2. Rolling downslope (slope takeoff or landing)

On a slope, the downhill skid is already lower. Cyclic is deflected into the slope (uphill) to keep the disc level. If lateral cyclic is near its limit at touchdown, you may not have enough remaining travel to counter a sudden roll moment. A small bump, a gust, or a control input can start a rollover that the cyclic can't catch.

Recovery: if cyclic is at the lateral stop with the disc still tilted toward the downhill side, abort. Smoothly raise collective, return to a hover, find a flatter spot. Never push through the cyclic stop hoping it'll work out.

3. Rolling upslope (slope takeoff)

On a slope takeoff, the pilot raises collective with cyclic still deflected into the slope. As the helicopter lightens, the cyclic should be neutralized progressively. If the pilot keeps full uphill cyclic too long, the helicopter rolls upslope when it lifts off — onto the very surface it was leaning toward.

Technique: raise collective slowly, neutralize cyclic in time with the lift, let the helicopter come up vertically before transitioning forward.

Recovery — collective, not cyclic

The single most important recovery rule:

Cyclic alone will not save it once roll rate is established. Reduce collective.

Why: cyclic only changes the disc tilt. Once the helicopter is rotating about a fixed pivot point, even maximum opposite cyclic produces only a moderate roll-correction moment — not enough to overcome the rotational momentum. Reducing collective removes the lift that's amplifying the roll, and lets gravity pull the helicopter back toward level.

The procedure:

Smoothly reduce collective at the first sign of rollover. Not a sudden chop — a smooth, decisive reduction.
Cyclic toward level — opposite the roll direction. Helps marginally but not enough alone.
Once the rolling moment stops, you can re-evaluate. Often the helicopter settles back onto both skids.

The cyclic-at-stop trap

Most dynamic rollover accidents happen when a pilot pushes the cyclic to the stop trying to fix a slope landing or asymmetric takeoff. The thinking is: "if I just give it a little more cyclic, the disc will tilt back and we'll be fine." But cyclic at the stop with collective applied is the exact setup for rollover initiation.

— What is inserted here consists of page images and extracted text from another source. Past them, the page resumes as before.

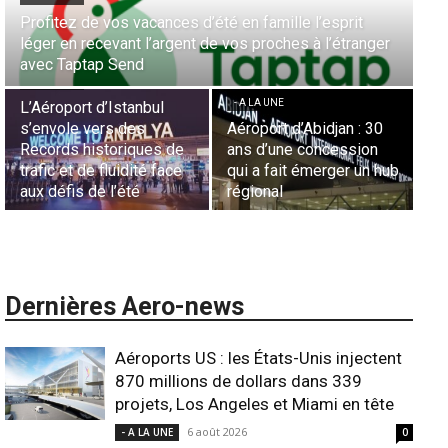
- 
Aérien & Stratégie : Comment Royal Air Maroc fait de
la diaspora européenne le moteur de son hub de
- A LA UNE
Un
Casablanca
no
- 
Nominations : Sadri
Essid à la tête de la
Le
- A LA UNE
Représentation d’Air
Par
Sécurité des frontières
France en Tunisie et
Ha
aériennes en Afrique :
Lionel Rault aux
ex
L’appel urgent à
commandes de la région
ga
l’harmonisation globale
ANSCO
in
Dernières Aero-news
Aéroports US : les États-Unis injectent
870 millions de dollars dans 339
projets, Los Angeles et Miami en tête
6 août 2026
- A LA UNE
0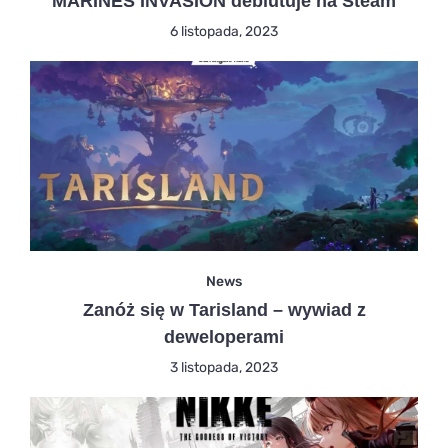
MARINES INVASION debiutuje na Steam
6 listopada, 2023
News
Zanóż się w Tarisland – wywiad z
deweloperami
3 listopada, 2023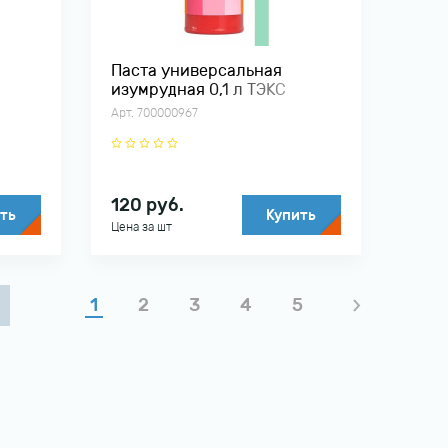
Паста универсальная
изумрудная 0,1 л ТЭКС
Арт. 700000967
120
руб.
ть
Купить
Цена за шт
1
2
3
4
5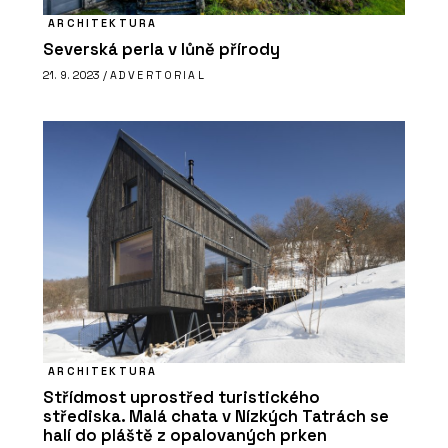
Okenní a dveřní systém s tepelnou
ARCHITEKTURA
izolací MB-79N - Aluprof
Severská perla v lůně přírody
21. 9. 2023 /
ADVERTORIAL
O FIRMĚ
Aluprof System Czech s.r.o.
ARCHITEKTURA
Střídmost uprostřed turistického
střediska. Malá chata v Nízkých Tatrách se
halí do pláště z opalovaných prken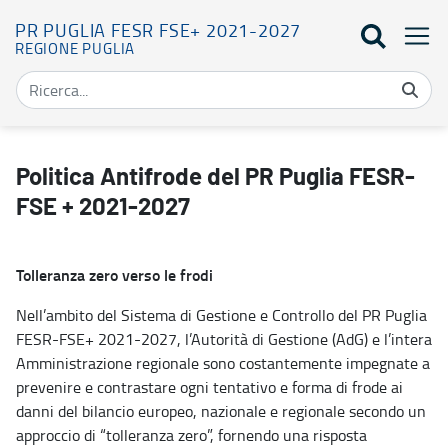
PR PUGLIA FESR FSE+ 2021-2027
REGIONE PUGLIA
Politica Antifrode del PR Puglia FESR-FSE + 2021-2027 - PR Pu
Politica Antifrode del PR Puglia FESR-
FSE + 2021-2027
Tolleranza zero verso le frodi
Nell’ambito del Sistema di Gestione e Controllo del PR Puglia
FESR-FSE+ 2021-2027, l’Autorità di Gestione (AdG) e l’intera
Amministrazione regionale sono costantemente impegnate a
prevenire e contrastare ogni tentativo e forma di frode ai
danni del bilancio europeo, nazionale e regionale secondo un
approccio di “tolleranza zero”, fornendo una risposta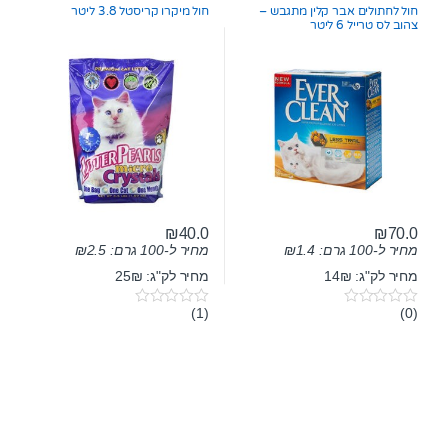
o
o
לחתולים
חול לחתולים אבר קלין מתגבש –
חול מיקרו קריסטל 3.8 ליטר
f
f
צהוב לס טרייל 6 ליטר
5
5
₪
40.0
₪
70.0
מחיר ל-100 גרם:
1.4
₪
מחיר ל-100 גרם:
2.5
₪
מחיר לק"ג: 14₪
מחיר לק"ג: 25₪
(1)
(0)
0
0
o
o
u
u
t
t
o
o
f
f
5
5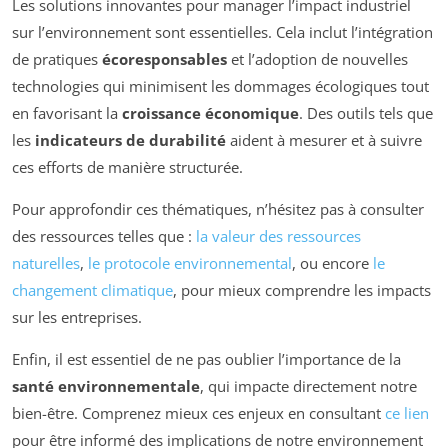
Les solutions innovantes pour manager l’impact industriel
sur l’environnement sont essentielles. Cela inclut l’intégration
de pratiques
écoresponsables
et l’adoption de nouvelles
technologies qui minimisent les dommages écologiques tout
en favorisant la
croissance économique
. Des outils tels que
les
indicateurs de durabilité
aident à mesurer et à suivre
ces efforts de manière structurée.
Pour approfondir ces thématiques, n’hésitez pas à consulter
des ressources telles que :
la valeur des ressources
naturelles
,
le protocole environnemental
, ou encore
le
changement climatique
, pour mieux comprendre les impacts
sur les entreprises.
Enfin, il est essentiel de ne pas oublier l’importance de la
santé environnementale
, qui impacte directement notre
bien-être. Comprenez mieux ces enjeux en consultant
ce lien
pour être informé des implications de notre environnement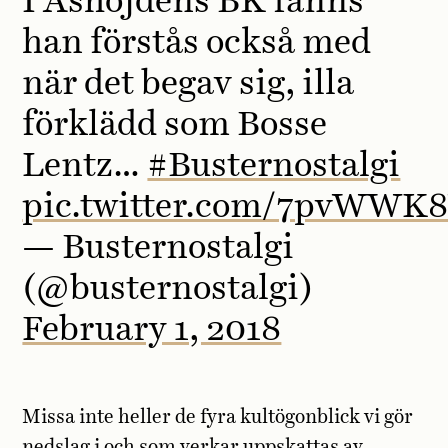
I Åshöjdens BK fanns
han förstås också med
när det begav sig, illa
förklädd som Bosse
Lentz…
#Busternostalgi
pic.twitter.com/7pvWWK
— Busternostalgi
(@busternostalgi)
February 1, 2018
Missa inte heller de fyra kultögonblick vi gör
nedslag i och som verkar uppskattas av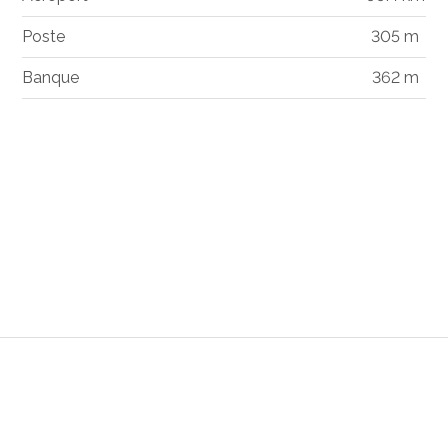
Poste
305 m
Banque
362 m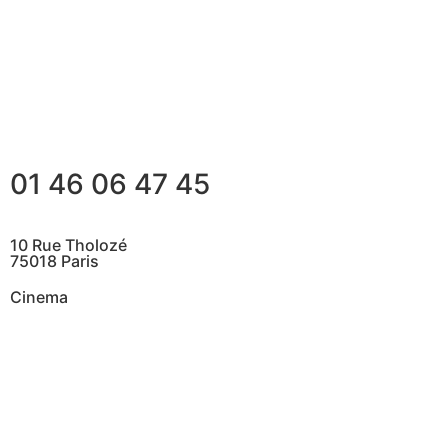
01 46 06 47 45
10 Rue Tholozé
75018 Paris
Cinema
@ Contactez nous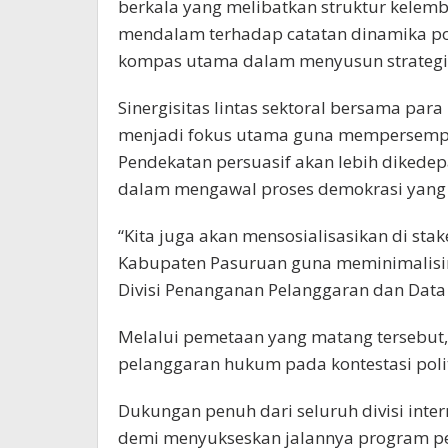
berkala yang melibatkan struktur kelemb
mendalam terhadap catatan dinamika pol
kompas utama dalam menyusun strateg
Sinergisitas lintas sektoral bersama par
menjadi fokus utama guna mempersempit
Pendekatan persuasif akan lebih diked
dalam mengawal proses demokrasi yang 
“Kita juga akan mensosialisasikan di stak
Kabupaten Pasuruan guna meminimalisir 
Divisi Penanganan Pelanggaran dan Data 
Melalui pemetaan yang matang tersebut
pelanggaran hukum pada kontestasi polit
Dukungan penuh dari seluruh divisi inte
demi menyukseskan jalannya program pe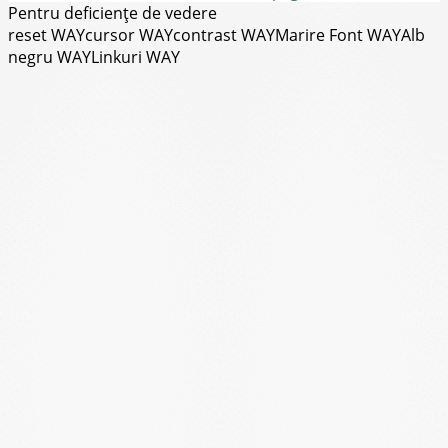
Pentru deficiențe de vedere
reset WAY
cursor WAY
contrast WAY
Marire Font WAY
Alb
negru WAY
Linkuri WAY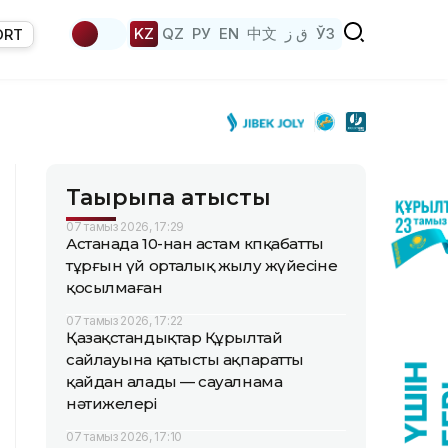
KZ
QZ
РУ
EN
中文
ق ز
ЎЗ
ORT
Тақырыпқа қатысты
07 тамыз 2026, 17:29
Астанада 10-нан астам көпқабатты
тұрғын үй орталық жылу жүйесіне
қосылмаған
07 тамыз 2026, 17:22
Қазақстандықтар Құрылтай
сайлауына қатысты ақпаратты
қайдан алады — сауалнама
нәтижелері
07 тамыз 2026, 17:10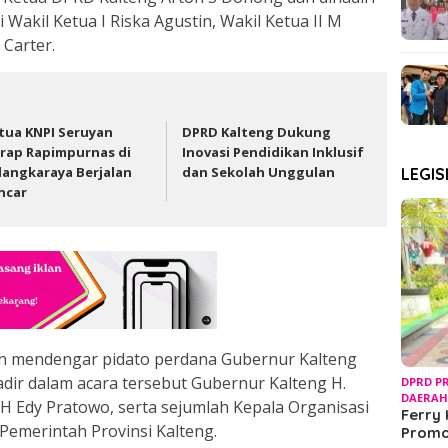
 Wakil Ketua I Riska Agustin, Wakil Ketua II M
 Carter.
tua KNPI Seruyan
DPRD Kalteng Dukung
rap Rapimpurnas di
Inovasi Pendidikan Inklusif
langkaraya Berjalan
dan Sekolah Unggulan
LEGIS
ncar
an mendengar pidato perdana Gubernur Kalteng
dir dalam acara tersebut Gubernur Kalteng H.
DPRD P
DAERA
H Edy Pratowo, serta sejumlah Kepala Organisasi
Ferry 
Pemerintah Provinsi Kalteng.
Prom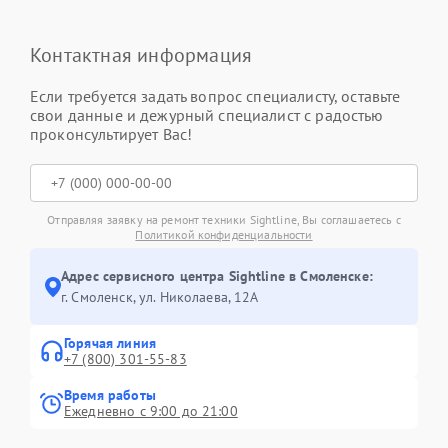
Контактная информация
Если требуется задать вопрос специалисту, оставьте
свои данные и дежурный специалист с радостью
проконсультирует Вас!
Отправляя заявку на ремонт техники Sightline, Вы соглашаетесь с
Политикой конфиденциальности
Адрес сервисного центра Sightline в Смоленске:
г. Смоленск, ул. Николаева, 12А
Горячая линия
+7 (800) 301-55-83
Время работы
Ежедневно с 9:00 до 21:00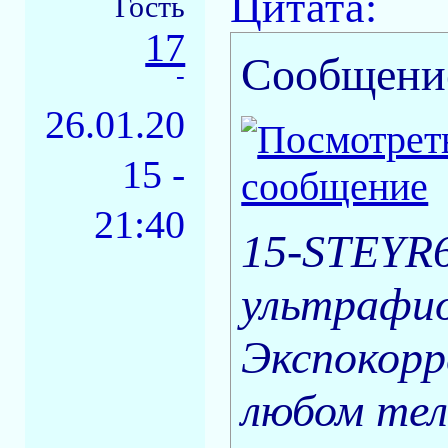
Цитата:
Гость
17
Сообщени
-
26.01.20
15 -
21:40
15-STEYR6
ультрафио
Экспокорр
любом тел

Operational rule: if you ever feel the cyclic reach the stop, abort. Reduce collective, return to a hover, reposition. Never assume "almost there" — almost there means you're outside the helicopter's authority and about to find out.

Why this happens so fast

The critical angle is small. Most light helicopters have a static rollover angle of 30-45°; the dynamic rollover angle (where you can no longer recover) is significantly lower — often 10-20° depending on roll rate. From a level start, you can be past the recovery point in well under a second once the roll initiates.

Compare this to a fixed-wing departure stall: you have seconds to recognize and recover. Dynamic rollover gives you fractions of a second. The recovery has to be reflexive, like hovering autorotation, because there's no time to think.

Practice: most flight schools include slope-landing-with-induced-rollover-recognition in CPL recurrent training. Drill the "feel" of cyclic approaching the stop and the reflexive collective reduction that prevents commitment.

Avoidance — the everyday discipline

Never operate beyond published slope limits. Most light helicopters are 5-10° routine, 15° absolute.
Keep cyclic input proportional to collective input on slope ops — both move together, not one ahead of the other.
Hover-check before every slope landing — verify cyclic margin in the hover before committing.
Know the surface. Frozen ground, sticky mud, soft sand, and tall grass can all trap a skid.
Watch the cargo hook, drag link, and any external load attachments — a cable caught on the ground produces an instant pivot point.
If you start to feel a roll, your hand is on the wrong control. Move to collective.